[Records excerpted from a collection]
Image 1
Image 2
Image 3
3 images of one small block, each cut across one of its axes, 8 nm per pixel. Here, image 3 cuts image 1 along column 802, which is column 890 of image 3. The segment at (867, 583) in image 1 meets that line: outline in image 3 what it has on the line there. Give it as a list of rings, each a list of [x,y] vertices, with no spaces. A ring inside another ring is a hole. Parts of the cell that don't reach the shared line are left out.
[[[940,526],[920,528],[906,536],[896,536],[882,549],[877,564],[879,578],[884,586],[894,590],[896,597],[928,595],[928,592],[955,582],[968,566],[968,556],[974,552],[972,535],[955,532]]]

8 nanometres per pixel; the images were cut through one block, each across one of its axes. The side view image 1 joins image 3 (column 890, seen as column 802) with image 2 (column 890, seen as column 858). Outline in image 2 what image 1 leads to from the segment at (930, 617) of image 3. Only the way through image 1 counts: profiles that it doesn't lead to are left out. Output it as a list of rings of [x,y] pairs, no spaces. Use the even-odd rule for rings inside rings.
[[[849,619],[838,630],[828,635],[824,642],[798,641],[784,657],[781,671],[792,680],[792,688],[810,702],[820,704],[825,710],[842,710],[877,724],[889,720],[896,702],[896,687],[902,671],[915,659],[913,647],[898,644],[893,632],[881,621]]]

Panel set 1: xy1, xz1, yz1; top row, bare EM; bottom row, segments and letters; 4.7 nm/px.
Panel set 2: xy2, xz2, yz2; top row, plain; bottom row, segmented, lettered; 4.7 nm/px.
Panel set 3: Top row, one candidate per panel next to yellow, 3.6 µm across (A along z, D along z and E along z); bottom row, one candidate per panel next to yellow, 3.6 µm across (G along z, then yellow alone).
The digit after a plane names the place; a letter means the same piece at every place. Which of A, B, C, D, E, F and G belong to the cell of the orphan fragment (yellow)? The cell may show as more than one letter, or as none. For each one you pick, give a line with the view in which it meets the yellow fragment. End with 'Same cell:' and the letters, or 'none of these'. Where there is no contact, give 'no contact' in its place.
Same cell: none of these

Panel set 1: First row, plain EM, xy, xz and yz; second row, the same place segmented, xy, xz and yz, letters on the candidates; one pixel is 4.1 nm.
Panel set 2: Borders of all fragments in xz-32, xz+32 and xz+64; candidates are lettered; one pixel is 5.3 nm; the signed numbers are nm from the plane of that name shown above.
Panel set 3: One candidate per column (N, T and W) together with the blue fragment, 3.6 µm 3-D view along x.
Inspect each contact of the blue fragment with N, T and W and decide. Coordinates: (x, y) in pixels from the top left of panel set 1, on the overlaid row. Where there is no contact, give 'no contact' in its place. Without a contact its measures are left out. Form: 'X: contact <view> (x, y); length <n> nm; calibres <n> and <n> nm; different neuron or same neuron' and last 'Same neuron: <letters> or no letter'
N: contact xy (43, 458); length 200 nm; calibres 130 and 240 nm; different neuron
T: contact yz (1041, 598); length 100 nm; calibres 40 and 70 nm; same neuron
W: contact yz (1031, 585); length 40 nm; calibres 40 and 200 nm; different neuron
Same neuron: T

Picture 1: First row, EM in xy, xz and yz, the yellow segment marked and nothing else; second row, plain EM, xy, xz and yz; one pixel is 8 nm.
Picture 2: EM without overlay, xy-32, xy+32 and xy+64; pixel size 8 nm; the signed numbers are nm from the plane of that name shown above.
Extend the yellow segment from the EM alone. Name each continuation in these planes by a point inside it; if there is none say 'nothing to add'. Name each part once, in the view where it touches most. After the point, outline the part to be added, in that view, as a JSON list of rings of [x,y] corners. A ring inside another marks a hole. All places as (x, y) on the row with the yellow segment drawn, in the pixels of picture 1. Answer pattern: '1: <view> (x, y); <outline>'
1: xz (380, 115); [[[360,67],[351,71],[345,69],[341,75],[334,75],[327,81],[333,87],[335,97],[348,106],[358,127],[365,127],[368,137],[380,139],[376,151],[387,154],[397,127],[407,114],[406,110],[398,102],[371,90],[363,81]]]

### Exercise description
Nothing but the lines above from the one containing "Panel set 1: First" through the one containing "Panel set 3: One" should appear in the answer, each repeated exactly.

### Answer to this exercise
Panel set 1: First row, plain EM, xy, xz and yz; second row, the same place segmented, xy, xz and yz, letters on the candidates; one pixel is 4.1 nm.
Panel set 2: Borders of all fragments in xz-32, xz+32 and xz+64; candidates are lettered; one pixel is 5.3 nm; the signed numbers are nm from the plane of that name shown above.
Panel set 3: One candidate per column (N, T and W) together with the blue fragment, 3.6 µm 3-D view along x.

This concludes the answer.